The "bare LF" barely escapes the "SHOULD be avoided" in RFC 5198, and
I guess that 0x00..0x0C + 0x0E..0x1F + 0x7F are now on the "permitted"
side wrt the "typeu" draft.  If I got this wrong it might be only me,
or an issue in section 3 of the draft.

Apparently 0x0D (CR) is still only permitted in CRLF and still MUST NOT
occur outside of CRLF or CR+NUL, because the draft does not say that it
overrules a "MUST NOT" in RFC 5198.

That leaves 0x80..0x9F, first listed as "SHOULD be avoided" like other
control codes in RFC 5198.  Two statements later and still in section 2
clause 3 0x80..0x9F are caught by a "MUST NOT appear".  That's not only
discouraged, that's verboten:  Does the "typeu" draft stick to RFC 5198
wrt C1 controls, or are they now permitted?
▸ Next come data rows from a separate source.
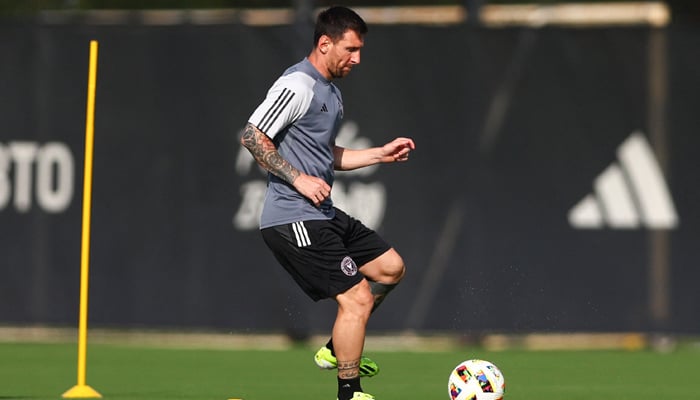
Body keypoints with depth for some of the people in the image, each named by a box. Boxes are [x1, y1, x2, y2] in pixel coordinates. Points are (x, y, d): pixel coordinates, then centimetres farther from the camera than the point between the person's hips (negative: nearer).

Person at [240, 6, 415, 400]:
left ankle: (335, 351, 23)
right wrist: (298, 179, -20)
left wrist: (382, 153, 19)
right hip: (294, 219, -10)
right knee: (357, 299, -11)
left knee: (390, 267, 16)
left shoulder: (331, 93, 18)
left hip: (323, 215, 10)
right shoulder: (298, 85, -14)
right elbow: (252, 136, -18)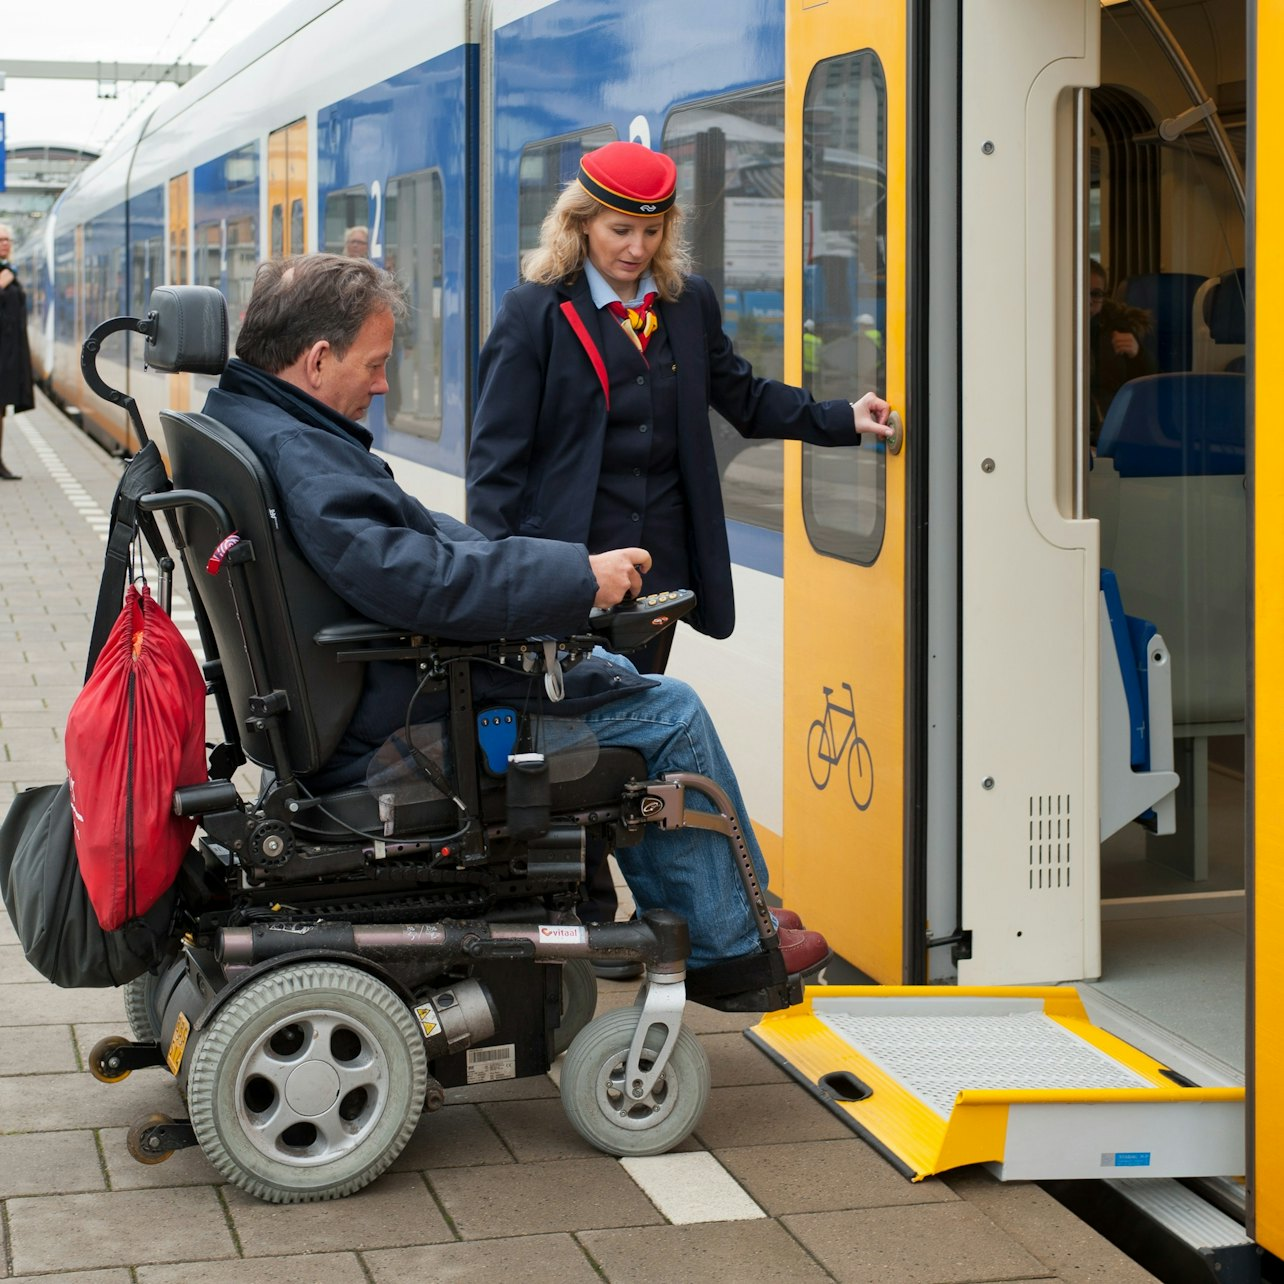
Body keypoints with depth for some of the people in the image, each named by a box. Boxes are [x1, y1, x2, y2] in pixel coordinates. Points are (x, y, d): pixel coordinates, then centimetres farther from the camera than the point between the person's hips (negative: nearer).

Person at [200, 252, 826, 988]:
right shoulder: (295, 455, -27)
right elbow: (418, 581, -35)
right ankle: (727, 946, 16)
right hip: (398, 730, -11)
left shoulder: (234, 420, 7)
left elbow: (398, 540, 13)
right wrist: (579, 577, -26)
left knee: (614, 671, 26)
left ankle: (675, 918, 32)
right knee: (671, 713, 0)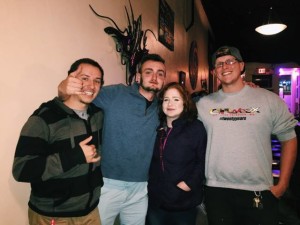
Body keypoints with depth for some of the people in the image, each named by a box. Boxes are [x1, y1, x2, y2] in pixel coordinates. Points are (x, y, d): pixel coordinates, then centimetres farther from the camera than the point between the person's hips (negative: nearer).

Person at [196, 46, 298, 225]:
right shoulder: (204, 104, 2)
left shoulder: (269, 99, -1)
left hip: (260, 192, -1)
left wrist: (283, 184, -1)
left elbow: (289, 139, 4)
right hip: (216, 191, 1)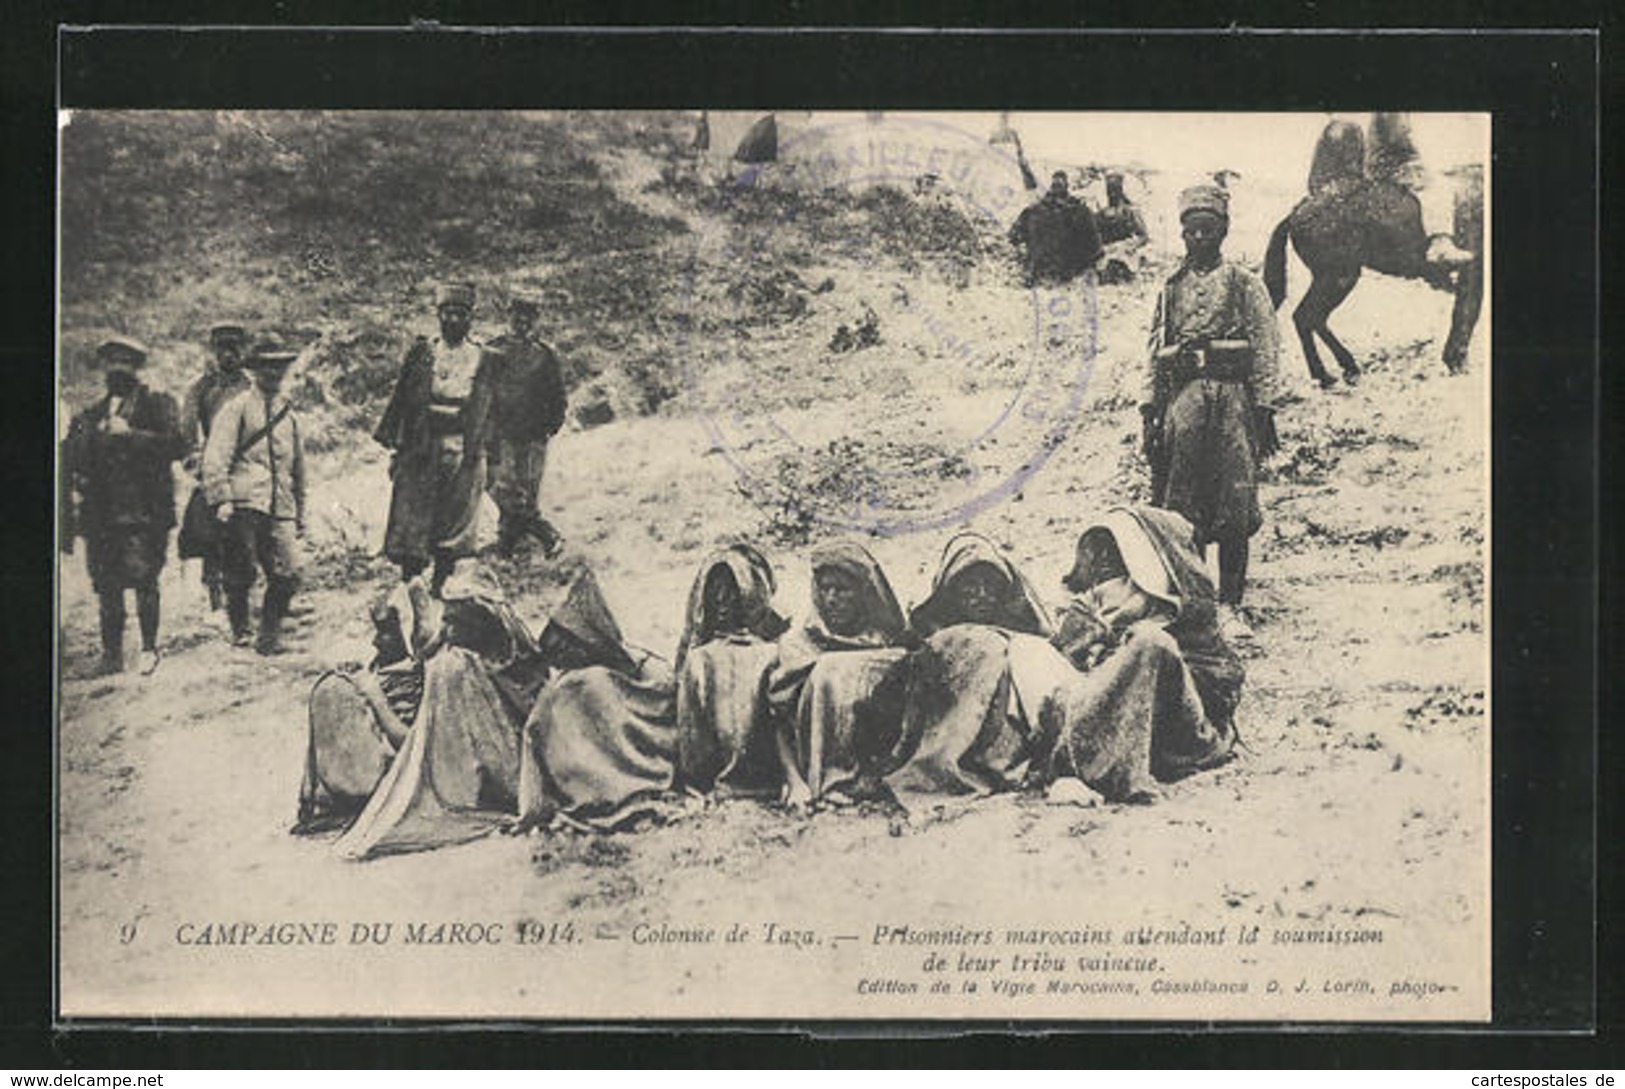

I'm not sure if it helps, but IIRC C1 conrols have 7bit representations
ESC+d2c(c2d(x)-128+64), e.g., CSI (0x9B) can be given as ESC+'[' (0x5B)
in some 7bit encodings -- but that's of course ancient ISO 2022 history
and not the topic of "typeu".  Maybe permit C1 controls explicitly in
the draft, if there is no good reason to treat NEL and CSI completely
different from BEL and ESC.

RFC 5198 discusses the telnet IAC character.  The only case where I met
this beast is in FTP, getting rid of an (erroneous) file or directory
with 0xFF in its name required to send 0xFF twice.  I had to hardcode
this oddity in <http://purl.net/xyzzy/src/ftpsynch.rex> (and the very
similar classic REXX ftpsynch.cmd), but can't tell when I last needed
this -- years ago, both REXX FTP scripts would never create such names.

If that is as it should be (= not only bad luck with an odd FTP server)
please mention it somewhere in the draft.  RFC 1123 lists it in section
3.2.6 (with a reference to RFC 854 page 13), and maybe RFC 1123 should
belong to the normative references in the draft.